> Exercise requirements:
Once a line is found to contain "lines", copy it out of the listing.

> Exercise inputs:

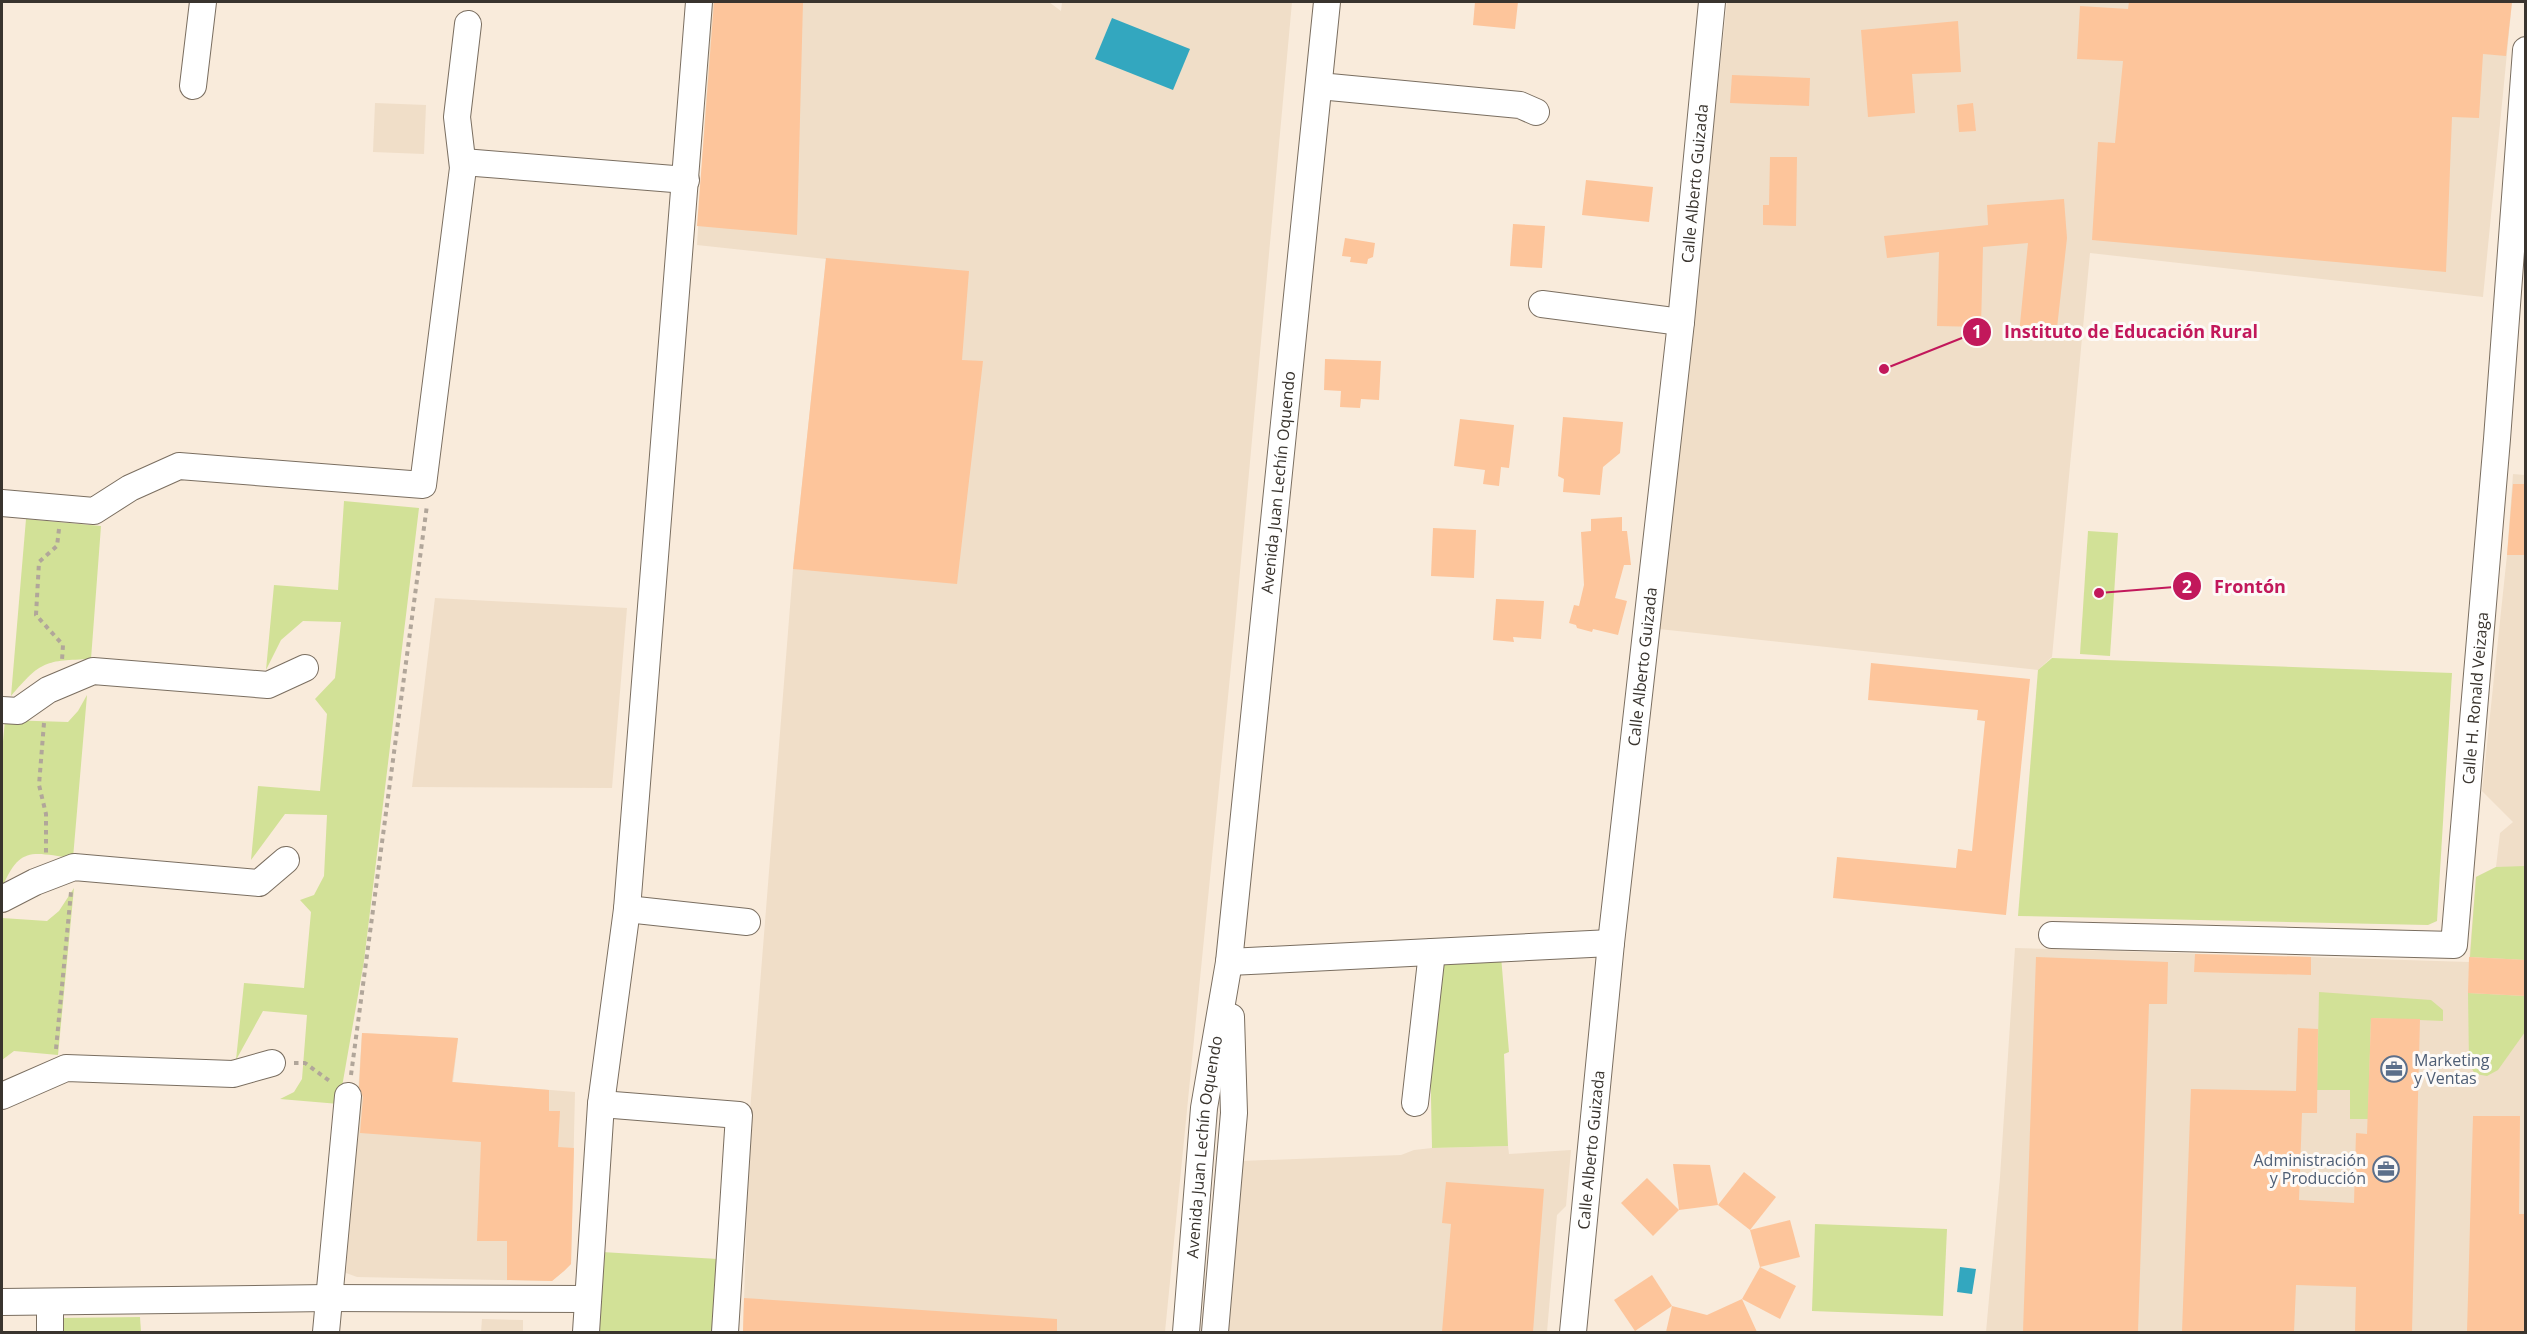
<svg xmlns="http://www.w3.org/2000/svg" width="2527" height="1334" font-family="'Open Sans',sans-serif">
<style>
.built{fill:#f0dec8}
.green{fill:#d2e197}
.water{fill:#33a7bf}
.building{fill:#fdc59b}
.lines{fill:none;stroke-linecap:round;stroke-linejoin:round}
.minor-casing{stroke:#7a6e60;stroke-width:28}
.path{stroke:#b1a69a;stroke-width:4;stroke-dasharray:4.5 4.5;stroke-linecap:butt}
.minor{stroke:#fff;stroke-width:26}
.labels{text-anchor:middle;stroke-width:6;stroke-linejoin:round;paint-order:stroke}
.street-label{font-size:16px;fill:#39342e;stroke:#fdfaf7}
.service-label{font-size:16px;fill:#4e5e75;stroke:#fdfaf7;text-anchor:start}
.leader{fill:none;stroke:#c2185b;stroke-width:2}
.callout-dot{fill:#c2185b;stroke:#fdfaf7;stroke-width:2}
.mark-label{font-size:18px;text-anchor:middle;font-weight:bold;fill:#fff}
.callout-label{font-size:18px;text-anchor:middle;font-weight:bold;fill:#c2185b;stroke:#fdfaf7;stroke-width:6;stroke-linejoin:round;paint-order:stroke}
</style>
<rect width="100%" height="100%" fill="#f9ebdb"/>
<g class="built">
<polygon points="712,2 1049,2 1061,11 1062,2 1292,2 1235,626 1165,1332 743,1332 750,1111 793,569 826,259 697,245"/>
<polygon points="1727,2 2512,2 2483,297 2090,253 2052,657 2038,670 1659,629"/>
<polygon points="375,103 426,105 424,154 373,152"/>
<polygon points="2513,474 2525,475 2525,1332 1986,1332 2000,1177 2015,948 2469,962 2476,877 2496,867 2500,833 2513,822 2482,791 2507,555"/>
<polygon points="435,598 627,608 612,788 412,787"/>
<polygon points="362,1033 458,1038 453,1082 575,1092 571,1264 564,1271 552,1281 357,1277 346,1273"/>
<polygon points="1508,1146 1509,1154 1571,1150 1566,1206 1557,1215 1547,1332 1227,1332 1241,1161 1401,1155 1414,1150 1432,1148"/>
<polygon points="482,1319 523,1320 523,1332 481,1332"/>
</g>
<g class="green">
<polygon points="344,501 419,508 364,961 339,1104 280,1099 294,1092 302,1079 307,1015 263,1011 236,1060 244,983 304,988 311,912 300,900 314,895 324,876 327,815 285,814 251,860 258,786 320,791 327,714 315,699 335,678 341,622 303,621 281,640 266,670 274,585 338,590"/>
<path d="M 26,519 L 101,526 L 91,659 C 45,661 42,660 11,696 Z"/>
<polygon points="2088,531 2118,533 2110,656 2080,654"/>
<polygon points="2052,658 2452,673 2437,921 2428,925 2018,916 2038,670"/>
<path d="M 87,695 L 73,858 C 32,853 20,845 2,888 L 2,752 L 5,720 L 68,722 L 78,711 Z"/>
<polygon points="2525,866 2525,960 2470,957 2476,877 2496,867"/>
<polygon points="74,888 58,1055 14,1051 2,1060 2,918 47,921 59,911"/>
<polygon points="1501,956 1509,1052 1504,1054 1508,1146 1432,1148 1430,1048 1436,972 1446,960"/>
<polygon points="2319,992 2431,1000 2443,1010 2443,1021 2371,1018 2368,1119 2350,1119 2350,1090 2317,1090"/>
<polygon points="2468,993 2525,996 2525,1032 2498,1070 2487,1076 2475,1074 2469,1064"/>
<polygon points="1815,1224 1947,1229 1943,1316 1812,1311"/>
<polygon points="602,1252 718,1259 713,1332 597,1332"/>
<polygon points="140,1317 141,1332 60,1332 60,1318"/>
</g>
<g class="water">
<polygon points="1112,18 1190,49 1173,90 1095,59"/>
<polygon points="1960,1267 1976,1269 1972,1294 1957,1292"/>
</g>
<g class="building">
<polygon points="714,2 803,2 797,235 697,226"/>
<polygon points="1475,2 1518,2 1515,29 1473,25"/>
<polygon points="2129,2 2512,2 2506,56 2483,54 2479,118 2452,117 2446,272 2092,240 2098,142 2115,143 2123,61 2077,59 2080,6 2128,9"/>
<polygon points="1958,21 1961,72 1912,74 1915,113 1868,117 1861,30"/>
<polygon points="1732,75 1810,78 1809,106 1730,103"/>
<polygon points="1973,103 1976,131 1959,132 1957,105"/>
<polygon points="1770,157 1797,157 1796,226 1763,225 1763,205 1769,205"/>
<polygon points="1586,180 1653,187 1649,222 1582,215"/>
<polygon points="2064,199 2067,238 2056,337 2019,334 2028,243 1983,247 1981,327 1937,326 1939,252 1887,258 1884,236 1988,225 1987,205"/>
<polygon points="1513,224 1545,226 1542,268 1510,266"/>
<polygon points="1345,238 1375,243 1373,257 1368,259 1367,264 1350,262 1351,257 1342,256"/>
<polygon points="826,258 969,271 962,360 983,361 957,584 793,569"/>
<polygon points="1325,359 1381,361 1379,400 1361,399 1360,408 1340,407 1341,391 1324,390"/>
<polygon points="1563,417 1623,422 1620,453 1603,467 1600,495 1563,492 1564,479 1558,476"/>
<polygon points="1460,419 1514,425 1509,468 1501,467 1499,486 1483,484 1485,470 1454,466"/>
<polygon points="2513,484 2526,484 2526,555 2507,555"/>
<polygon points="1622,517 1622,531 1627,531 1631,565 1624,565 1615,598 1627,601 1618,635 1593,629 1592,632 1577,628 1576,625 1569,623 1574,605 1579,606 1584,585 1581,532 1591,531 1591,519"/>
<polygon points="1433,528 1476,530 1474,578 1431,576"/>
<polygon points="1496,599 1544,601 1541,639 1513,637 1514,642 1493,640"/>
<polygon points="1871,663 2030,679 2006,915 1833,898 1837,857 1956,868 1958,849 1972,851 1985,721 1977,720 1978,710 1868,700"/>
<polygon points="2195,954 2311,957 2311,975 2194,972"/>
<polygon points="2036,957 2168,962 2167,1004 2149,1004 2138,1332 2023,1332"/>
<polygon points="2469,957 2526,960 2526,996 2468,993"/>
<polygon points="2371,1018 2420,1019 2412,1332 2355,1332 2356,1287 2296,1285 2294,1332 2182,1332 2191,1089 2296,1091 2298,1028 2318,1029 2317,1113 2302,1113 2299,1200 2354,1203 2356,1133 2367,1134"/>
<polygon points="362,1033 458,1038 452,1082 549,1090 549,1111 560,1111 558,1147 574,1148 571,1264 564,1271 552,1281 507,1280 507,1241 477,1241 481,1142 360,1133 363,1097 359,1087"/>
<polygon points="2473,1116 2520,1116 2519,1214 2526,1214 2526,1332 2467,1332"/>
<polygon points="1673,1164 1710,1165 1718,1205 1679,1210"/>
<polygon points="1744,1172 1776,1197 1750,1230 1718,1205"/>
<polygon points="1647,1178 1679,1210 1653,1236 1621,1203"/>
<polygon points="1446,1182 1544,1189 1533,1332 1442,1332 1451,1224 1442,1223"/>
<polygon points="1790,1220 1800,1257 1760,1267 1750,1230"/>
<polygon points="1760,1267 1796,1286 1780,1319 1742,1299"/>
<polygon points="1652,1275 1672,1306 1635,1331 1614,1300"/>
<polygon points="744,1298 1057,1319 1057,1332 743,1332"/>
<polygon points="1742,1299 1757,1332 1666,1332 1672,1306 1707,1315"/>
</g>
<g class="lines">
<g class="minor-casing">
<g id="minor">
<polyline points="193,86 203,2"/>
<polyline points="1319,86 1520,105 1536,112"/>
<polyline points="463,162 686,180"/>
<polyline points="1542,304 1681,322"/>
<polyline points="2,503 94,511 130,488 179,466 423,485 463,168 457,117 468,24"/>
<polyline points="2,710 18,711 48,690 93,671 268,685 305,668"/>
<polyline points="2,899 35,882 74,867 259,883 286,860"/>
<polyline points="627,909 747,922"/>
<path id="s1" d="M 2052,935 L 2454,945 L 2497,439 L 2526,50"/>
<polyline points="1229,962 1611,943"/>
<polyline points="2,1096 66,1068 233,1074 272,1063"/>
<polyline points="1415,1103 1432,952"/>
<polyline points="601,1104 739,1115 725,1332"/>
<polyline points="2,1302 328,1298 588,1299"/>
<polyline points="50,1302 50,1332"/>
<polyline points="326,1332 348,1096"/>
<polyline points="586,1332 601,1104 627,909 699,2"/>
<path id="s2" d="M 1186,1332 L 1204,1108 L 1229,962 L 1327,2"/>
<polyline points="1215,1332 1234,1113 1231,1017"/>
<path id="s3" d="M 1573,1332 L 1611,943 L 1681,322 L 1712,2"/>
</g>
</g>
<g class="path">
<polyline points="59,529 57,546 39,562 36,615 63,645 62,660"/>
<polyline points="44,723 39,785 46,814 46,854"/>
<polyline points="56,1049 71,892"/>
<polyline points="294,1063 305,1063 331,1082"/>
<polyline points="351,1075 427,505"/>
</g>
<use href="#minor" class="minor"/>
</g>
<defs>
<g id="office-ring" transform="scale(1.35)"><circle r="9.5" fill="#fdfaf7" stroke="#5c6f8a" stroke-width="1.5"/><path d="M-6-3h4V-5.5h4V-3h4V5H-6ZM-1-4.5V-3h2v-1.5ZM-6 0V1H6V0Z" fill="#5c6f8a"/></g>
</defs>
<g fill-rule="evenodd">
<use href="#office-ring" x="2394" y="1069"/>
<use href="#office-ring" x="2386" y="1169"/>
</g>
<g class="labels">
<g class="street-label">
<text dy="6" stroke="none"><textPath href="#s3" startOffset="1155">Calle Alberto Guizada</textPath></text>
<text dy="6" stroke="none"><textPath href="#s2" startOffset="855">Avenida Juan Lechín Oquendo</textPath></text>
<text dy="6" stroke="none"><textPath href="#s3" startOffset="669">Calle Alberto Guizada</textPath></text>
<text dy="6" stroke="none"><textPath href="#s1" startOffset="650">Calle H. Ronald Veizaga</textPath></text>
<text dy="6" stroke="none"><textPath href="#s2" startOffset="186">Avenida Juan Lechín Oquendo</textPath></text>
<text dy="6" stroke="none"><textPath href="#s3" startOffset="183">Calle Alberto Guizada</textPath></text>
</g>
<g class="service-label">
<text x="2414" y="1066">Marketing<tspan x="2414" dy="18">y Ventas</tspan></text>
<text x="2366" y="1166" text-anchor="end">Administración<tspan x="2366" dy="18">y Producción</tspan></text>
</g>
</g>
<path class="leader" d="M1884 369L1977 332M2099 593L2187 586"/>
<g class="callout-dot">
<circle cx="1884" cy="369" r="6"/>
<circle cx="2099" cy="593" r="6"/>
<circle cx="1977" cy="332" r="15"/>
<circle cx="2187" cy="586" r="15"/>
</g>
<g class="mark-label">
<text x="1977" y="338">1</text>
<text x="2187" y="593">2</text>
</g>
<g class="callout-label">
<text x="2131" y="338">Instituto de Educación Rural</text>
<text x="2250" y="593">Frontón</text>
</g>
<rect width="2527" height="1334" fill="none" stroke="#39342e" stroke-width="6"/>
</svg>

> Response to the task:
.lines{fill:none;stroke-linecap:round;stroke-linejoin:round}
<g class="lines">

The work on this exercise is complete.